(ASSIGNMENT) Though the entries contain pictures, the copy you make should hold only the rest, exactly as written.

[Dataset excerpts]
=-=-=
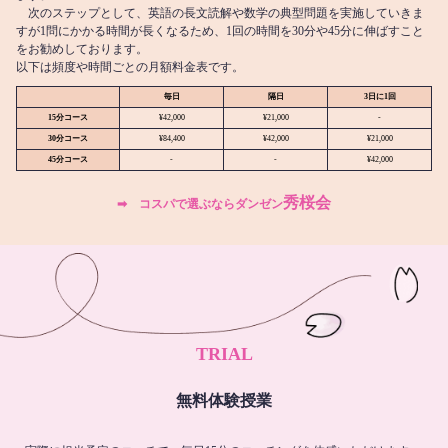
次のステップとして、英語の長文読解や数学の典型問題を実施していきま
すが1問にかかる時間が長くなるため、1回の時間を30分や45分に伸ばすこと
をお勧めしております。
以下は頻度や時間ごとの月額料金表です。
毎日
隔日
3日に1回
15分コース
¥42,000
¥21,000
-
30分コース
¥84,400
¥42,000
¥21,000
45分コース
-
-
¥42,000
秀桜会
➡︎ コスパで選ぶならダンゼン
TRIAL
無料体験授業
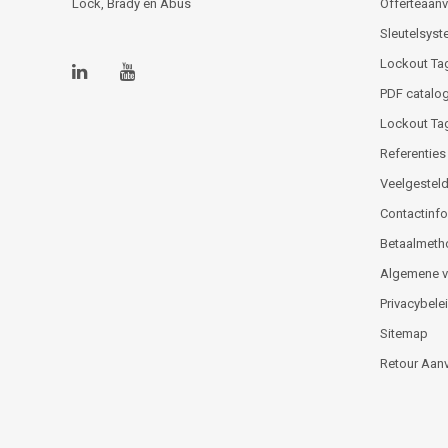
Lock, Brady en Abus
Offerteaan
Sleutelsys
Lockout Ta
PDF catalog
Lockout Ta
Referenties
Veelgesteld
Contactinfor
Betaalmeth
Algemene 
Privacybele
Sitemap
Retour Aan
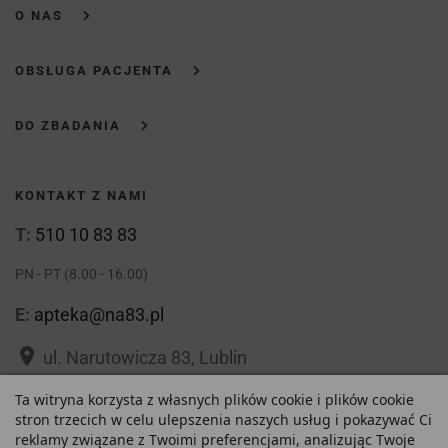
O NAS
OBSŁUGA PACJENTA
DO ZBADANIA
KONTAKT Z NAMI
T:
510 10 83 83
PN - PT (8.00 - 16.00)
E:
apteka@na83.pl
place
ul. Narutowicza 83, Lublin
place
ul. 1 Maja 36, Lublin
Ta witryna korzysta z własnych plików cookie i plików cookie
stron trzecich w celu ulepszenia naszych usług i pokazywać Ci
reklamy związane z Twoimi preferencjami, analizując Twoje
=-=-=
(OUTPUT FOR THIS EXERCISE)
次のステップとして、英語の長文読解や数学の典型問題を実施していきま
すが1問にかかる時間が長くなるため、1回の時間を30分や45分に伸ばすこと
をお勧めしております。
以下は頻度や時間ごとの月額料金表です。
毎日
隔日
3日に1回
15分コース
¥42,000
¥21,000
-
30分コース
¥84,400
¥42,000
¥21,000
45分コース
-
-
¥42,000
秀桜会
➡︎ コスパで選ぶならダンゼン
TRIAL
無料体験授業
Lock, Brady en Abus
Offerteaan
Sleutelsys
Lockout Ta
PDF catalog
Lockout Ta
Referenties
Veelgesteld
Contactinfor
Betaalmeth
Algemene 
Privacybele
Sitemap
Retour Aan
O NAS
OBSŁUGA PACJENTA
DO ZBADANIA
KONTAKT Z NAMI
T:
510 10 83 83
PN - PT (8.00 - 16.00)
E:
apteka@na83.pl
place
ul. Narutowicza 83, Lublin
place
ul. 1 Maja 36, Lublin
Ta witryna korzysta z własnych plików cookie i plików cookie
stron trzecich w celu ulepszenia naszych usług i pokazywać Ci
reklamy związane z Twoimi preferencjami, analizując Twoje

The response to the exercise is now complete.